= WORK REQUIRED =
The output is the lines below from the one with "Counsel for Plaintiff" through the one with "2,102,086,530 | | |", both included, printed exactly and with no other line.

Stored data entries
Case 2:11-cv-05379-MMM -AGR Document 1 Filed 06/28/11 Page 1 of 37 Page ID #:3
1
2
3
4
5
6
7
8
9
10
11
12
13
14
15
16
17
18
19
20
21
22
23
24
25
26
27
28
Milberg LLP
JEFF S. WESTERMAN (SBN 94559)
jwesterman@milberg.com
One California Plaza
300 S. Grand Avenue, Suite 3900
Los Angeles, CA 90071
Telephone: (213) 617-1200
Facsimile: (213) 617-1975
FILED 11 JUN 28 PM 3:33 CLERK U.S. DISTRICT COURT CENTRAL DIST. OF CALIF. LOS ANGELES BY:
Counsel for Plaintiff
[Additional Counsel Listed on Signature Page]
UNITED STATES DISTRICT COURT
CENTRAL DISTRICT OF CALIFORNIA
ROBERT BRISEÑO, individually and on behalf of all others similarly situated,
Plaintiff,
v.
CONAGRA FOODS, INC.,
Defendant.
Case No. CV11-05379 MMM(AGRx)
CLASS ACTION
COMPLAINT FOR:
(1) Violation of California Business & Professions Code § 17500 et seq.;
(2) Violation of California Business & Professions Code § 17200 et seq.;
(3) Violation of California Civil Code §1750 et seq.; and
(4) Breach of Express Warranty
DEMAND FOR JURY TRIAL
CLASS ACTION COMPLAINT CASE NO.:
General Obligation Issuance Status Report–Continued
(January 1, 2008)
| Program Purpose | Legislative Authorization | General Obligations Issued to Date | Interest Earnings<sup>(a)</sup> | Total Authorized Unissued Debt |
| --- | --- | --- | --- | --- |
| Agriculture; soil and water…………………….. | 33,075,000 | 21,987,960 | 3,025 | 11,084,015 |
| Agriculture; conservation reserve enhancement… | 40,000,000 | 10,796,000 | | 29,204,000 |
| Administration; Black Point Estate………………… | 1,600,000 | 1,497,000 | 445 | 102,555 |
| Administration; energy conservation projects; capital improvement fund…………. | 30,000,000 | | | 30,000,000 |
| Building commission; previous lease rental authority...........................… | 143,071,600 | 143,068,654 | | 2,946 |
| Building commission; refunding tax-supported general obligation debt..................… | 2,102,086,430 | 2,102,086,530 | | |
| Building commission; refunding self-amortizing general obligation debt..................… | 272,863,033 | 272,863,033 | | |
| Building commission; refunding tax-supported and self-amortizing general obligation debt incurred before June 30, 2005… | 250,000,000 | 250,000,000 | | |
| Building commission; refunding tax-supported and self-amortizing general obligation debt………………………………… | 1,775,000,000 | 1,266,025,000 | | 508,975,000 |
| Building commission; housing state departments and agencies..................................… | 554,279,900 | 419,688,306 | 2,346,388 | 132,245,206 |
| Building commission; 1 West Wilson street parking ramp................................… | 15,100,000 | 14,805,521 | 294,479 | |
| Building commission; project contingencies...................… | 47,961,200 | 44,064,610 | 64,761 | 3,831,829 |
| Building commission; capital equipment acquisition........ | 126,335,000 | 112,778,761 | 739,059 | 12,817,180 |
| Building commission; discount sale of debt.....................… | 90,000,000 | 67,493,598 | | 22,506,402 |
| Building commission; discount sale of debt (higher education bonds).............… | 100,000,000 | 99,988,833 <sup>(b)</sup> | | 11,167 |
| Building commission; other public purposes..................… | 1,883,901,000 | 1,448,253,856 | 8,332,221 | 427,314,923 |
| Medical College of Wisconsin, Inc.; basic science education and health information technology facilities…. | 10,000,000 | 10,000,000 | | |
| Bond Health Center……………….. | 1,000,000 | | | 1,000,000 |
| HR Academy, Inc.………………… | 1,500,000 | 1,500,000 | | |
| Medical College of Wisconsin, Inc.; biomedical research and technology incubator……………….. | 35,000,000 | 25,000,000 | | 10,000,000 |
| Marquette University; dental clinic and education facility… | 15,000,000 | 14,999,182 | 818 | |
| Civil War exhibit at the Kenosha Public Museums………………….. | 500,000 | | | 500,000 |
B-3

= SOLUTION FOR THIS PROBLEM =
Counsel for Plaintiff
[Additional Counsel Listed on Signature Page]
UNITED STATES DISTRICT COURT
CENTRAL DISTRICT OF CALIFORNIA
ROBERT BRISEÑO, individually and on behalf of all others similarly situated,
Plaintiff,
v.
CONAGRA FOODS, INC.,
Defendant.
Case No. CV11-05379 MMM(AGRx)
CLASS ACTION
COMPLAINT FOR:
(1) Violation of California Business & Professions Code § 17500 et seq.;
(2) Violation of California Business & Professions Code § 17200 et seq.;
(3) Violation of California Civil Code §1750 et seq.; and
(4) Breach of Express Warranty
DEMAND FOR JURY TRIAL
CLASS ACTION COMPLAINT CASE NO.:
General Obligation Issuance Status Report–Continued
(January 1, 2008)
| Program Purpose | Legislative Authorization | General Obligations Issued to Date | Interest Earnings<sup>(a)</sup> | Total Authorized Unissued Debt |
| --- | --- | --- | --- | --- |
| Agriculture; soil and water…………………….. | 33,075,000 | 21,987,960 | 3,025 | 11,084,015 |
| Agriculture; conservation reserve enhancement… | 40,000,000 | 10,796,000 | | 29,204,000 |
| Administration; Black Point Estate………………… | 1,600,000 | 1,497,000 | 445 | 102,555 |
| Administration; energy conservation projects; capital improvement fund…………. | 30,000,000 | | | 30,000,000 |
| Building commission; previous lease rental authority...........................… | 143,071,600 | 143,068,654 | | 2,946 |
| Building commission; refunding tax-supported general obligation debt..................… | 2,102,086,430 | 2,102,086,530 | | |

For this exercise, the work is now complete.